Texto fornecido —
“I AM UTOPIAN” / “EU
SOU UTÓPICA”
O
currículo de Fátima Vieira é
extensíssimo: é Professora Associada com Agregação da Faculdade de Letras da
Universidade do Porto, onde leciona desde 1986; é especialista na área dos
Estudos sobre a Utopia; é Presidente da associação Utopian Studies Society / Europe desde 2006; é coordenadora do Polo
do Porto do CETAPS – Centre for English,
Translation and Anglo-Portuguese Studies, onde dirige uma linha de
investigação sobre o utopismo britânico e norte-americano, e colaboradora do
ILC – Instituto de Literatura Comparada Margarida Losa, onde tem coordenado
projetos de investigação sobre o utopismo português; é, atualmente,
coordenadora do projeto de investigação financiado pela FCT "Utopia,
Alimentação e Futuro: O Modo de Pensar Utópico e a Construção das Sociedades
Inclusivas - Um Contributo das Humanidades"; é ainda diretora da coleção
“Nova Biblioteca das Utopias”, publicada pela editora Afrontamento, bem como de
dois periódicos eletrónicos: E-topia
- revista eletrónica de Estudos sobre a Utopia e Spaces of Utopia (publicados pela Biblioteca Digital da FLUP); é
Book Review Editor do periódico norte-americano Utopian Studies e faz parte do Conselho Editorial de várias
revistas internacionais; é coordenadora do Programa de Pós-Doutoramento e
Internacionalização ARUS – Advanced
Research in Utopian Studies, bem como dos Seminários Multidisciplinares
ARUS; integra, desde a sua fundação, a equipa de investigadores que se tem
vindo a dedicar à tradução e estudo da obra de Shakespeare…
Não
obstante a extensão do seu currículo, este bem poderia resumir-se a uma frase
curta: “Eu sou utópica” / “I am utopian”!
Tudo
começou quando, há trinta anos, Fátima se encontrou com o livro da sua vida, a Utopia, obra escrita há meio milénio
por Thomas More.
PARA QUE SERVE A
LITERATURA?

Itens de um conjunto de dados

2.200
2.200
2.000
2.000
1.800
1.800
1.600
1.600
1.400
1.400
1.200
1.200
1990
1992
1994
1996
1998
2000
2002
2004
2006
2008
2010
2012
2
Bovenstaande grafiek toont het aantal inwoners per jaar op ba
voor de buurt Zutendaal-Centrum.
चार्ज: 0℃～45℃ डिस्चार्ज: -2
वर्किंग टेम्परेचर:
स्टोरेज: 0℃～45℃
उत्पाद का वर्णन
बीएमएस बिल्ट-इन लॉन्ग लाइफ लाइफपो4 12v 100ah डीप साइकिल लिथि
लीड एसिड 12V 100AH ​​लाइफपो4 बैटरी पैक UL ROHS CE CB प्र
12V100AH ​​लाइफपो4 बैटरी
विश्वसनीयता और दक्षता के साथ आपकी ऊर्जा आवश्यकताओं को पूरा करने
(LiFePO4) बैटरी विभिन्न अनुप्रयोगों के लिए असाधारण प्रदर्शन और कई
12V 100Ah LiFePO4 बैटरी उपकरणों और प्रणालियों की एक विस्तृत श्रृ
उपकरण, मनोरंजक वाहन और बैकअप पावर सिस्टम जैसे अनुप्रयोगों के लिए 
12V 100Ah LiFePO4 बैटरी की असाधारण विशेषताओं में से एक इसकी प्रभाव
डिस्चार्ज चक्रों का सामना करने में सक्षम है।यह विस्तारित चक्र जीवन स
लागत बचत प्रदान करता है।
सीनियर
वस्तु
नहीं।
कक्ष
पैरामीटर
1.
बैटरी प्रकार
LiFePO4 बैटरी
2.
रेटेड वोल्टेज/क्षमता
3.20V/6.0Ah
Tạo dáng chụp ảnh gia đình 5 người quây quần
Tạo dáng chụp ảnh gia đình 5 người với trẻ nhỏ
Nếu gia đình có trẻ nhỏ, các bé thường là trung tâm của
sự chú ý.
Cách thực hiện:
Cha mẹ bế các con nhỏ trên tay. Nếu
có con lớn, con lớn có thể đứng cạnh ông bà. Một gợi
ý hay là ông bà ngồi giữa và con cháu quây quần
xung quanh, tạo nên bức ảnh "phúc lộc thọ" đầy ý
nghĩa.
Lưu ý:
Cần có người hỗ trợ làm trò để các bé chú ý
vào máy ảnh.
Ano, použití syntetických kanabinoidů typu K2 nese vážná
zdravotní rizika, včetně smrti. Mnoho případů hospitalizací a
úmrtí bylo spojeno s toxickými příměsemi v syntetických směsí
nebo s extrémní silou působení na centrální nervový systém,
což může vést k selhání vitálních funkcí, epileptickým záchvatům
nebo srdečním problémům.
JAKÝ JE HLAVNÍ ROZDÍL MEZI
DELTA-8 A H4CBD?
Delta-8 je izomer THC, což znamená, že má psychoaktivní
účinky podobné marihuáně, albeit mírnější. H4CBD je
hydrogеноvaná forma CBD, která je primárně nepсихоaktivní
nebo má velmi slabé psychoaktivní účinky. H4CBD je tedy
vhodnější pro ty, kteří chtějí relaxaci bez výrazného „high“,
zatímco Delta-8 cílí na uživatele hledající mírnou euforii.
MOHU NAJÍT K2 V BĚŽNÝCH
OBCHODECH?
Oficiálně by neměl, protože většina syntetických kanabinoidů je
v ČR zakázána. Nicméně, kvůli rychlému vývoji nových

Tarefa — Traduza para inglês a frase do texto sobre Fátima Vieira: "Tudo começou quando, há trinta anos, Fátima se encontrou com o livro da sua vida, a Utopia, obra escrita há meio milénio por Thomas More." Os registos provêm de uma fonte diferente da do texto.

Resposta — It all began when, thirty years ago, Fátima came across the book of her life, Utopia, a work written half a millennium ago by Thomas More.